- [Required work]
Each line below that contains "roads" should be counted; give the total alone.

--- Provided material ---

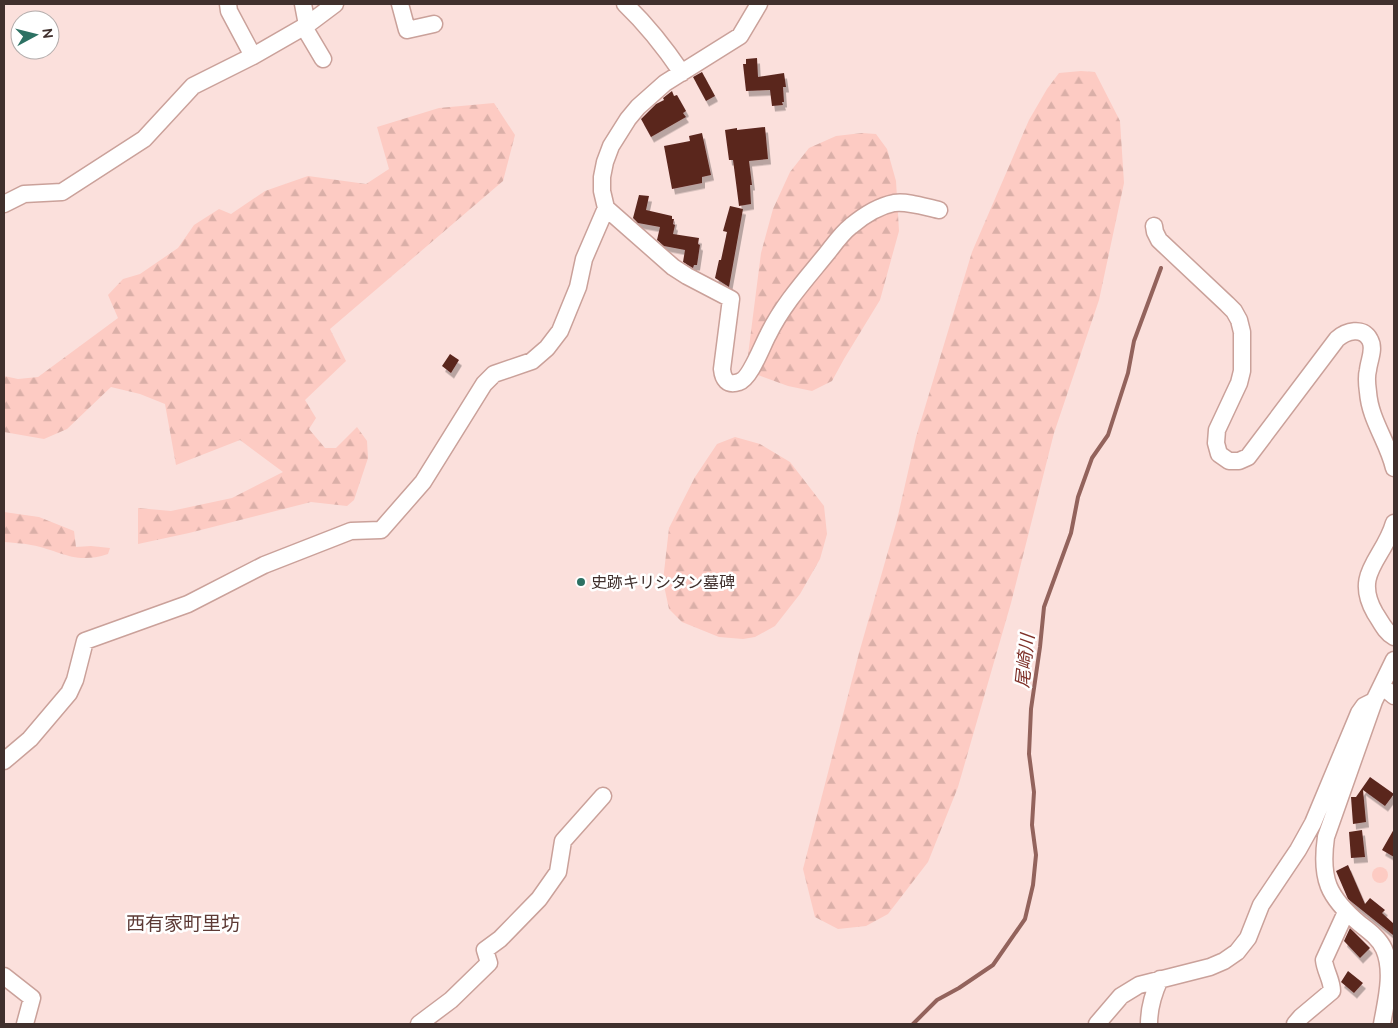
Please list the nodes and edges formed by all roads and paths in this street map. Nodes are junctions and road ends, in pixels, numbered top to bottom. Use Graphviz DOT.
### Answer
graph roads {
  1 [pos="228,4"];
  2 [pos="303,4"];
  3 [pos="335,4"];
  4 [pos="400,4"];
  5 [pos="625,4"];
  6 [pos="760,4"];
  7 [pos="434,24"];
  8 [pos="306,26"];
  9 [pos="253,56"];
  10 [pos="323,58"];
  11 [pos="682,73"];
  12 [pos="4,204"];
  13 [pos="606,208"];
  14 [pos="939,210"];
  15 [pos="1154,226"];
  16 [pos="1394,468"];
  17 [pos="1394,523"];
  18 [pos="1394,637"];
  19 [pos="1394,660"];
  20 [pos="1388,691"];
  21 [pos="1374,701"];
  22 [pos="4,760"];
  23 [pos="603,796"];
  24 [pos="1346,912"];
  25 [pos="4,976"];
  26 [pos="1160,979"];
  27 [pos="25,1024"];
  28 [pos="419,1024"];
  29 [pos="1097,1024"];
  30 [pos="1149,1024"];
  31 [pos="1295,1024"];
  32 [pos="1382,1024"];
  1 -- 9 [label="street"];
  2 -- 8 [label="street"];
  3 -- 8 [label="street"];
  4 -- 7 [label="street"];
  5 -- 11 [label="street"];
  6 -- 11 [label="street"];
  8 -- 9 [label="street"];
  8 -- 10 [label="street"];
  9 -- 12 [label="street"];
  11 -- 13 [label="street"];
  13 -- 14 [label="street"];
  13 -- 22 [label="street"];
  15 -- 16 [label="street"];
  17 -- 18 [label="street"];
  19 -- 20 [label="street"];
  20 -- 21 [label="street"];
  21 -- 24 [label="street"];
  21 -- 26 [label="street"];
  23 -- 28 [label="street"];
  24 -- 31 [label="street"];
  24 -- 32 [label="street"];
  25 -- 27 [label="street"];
  26 -- 29 [label="street"];
  26 -- 30 [label="street"];
}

---

- [Problem solution]
2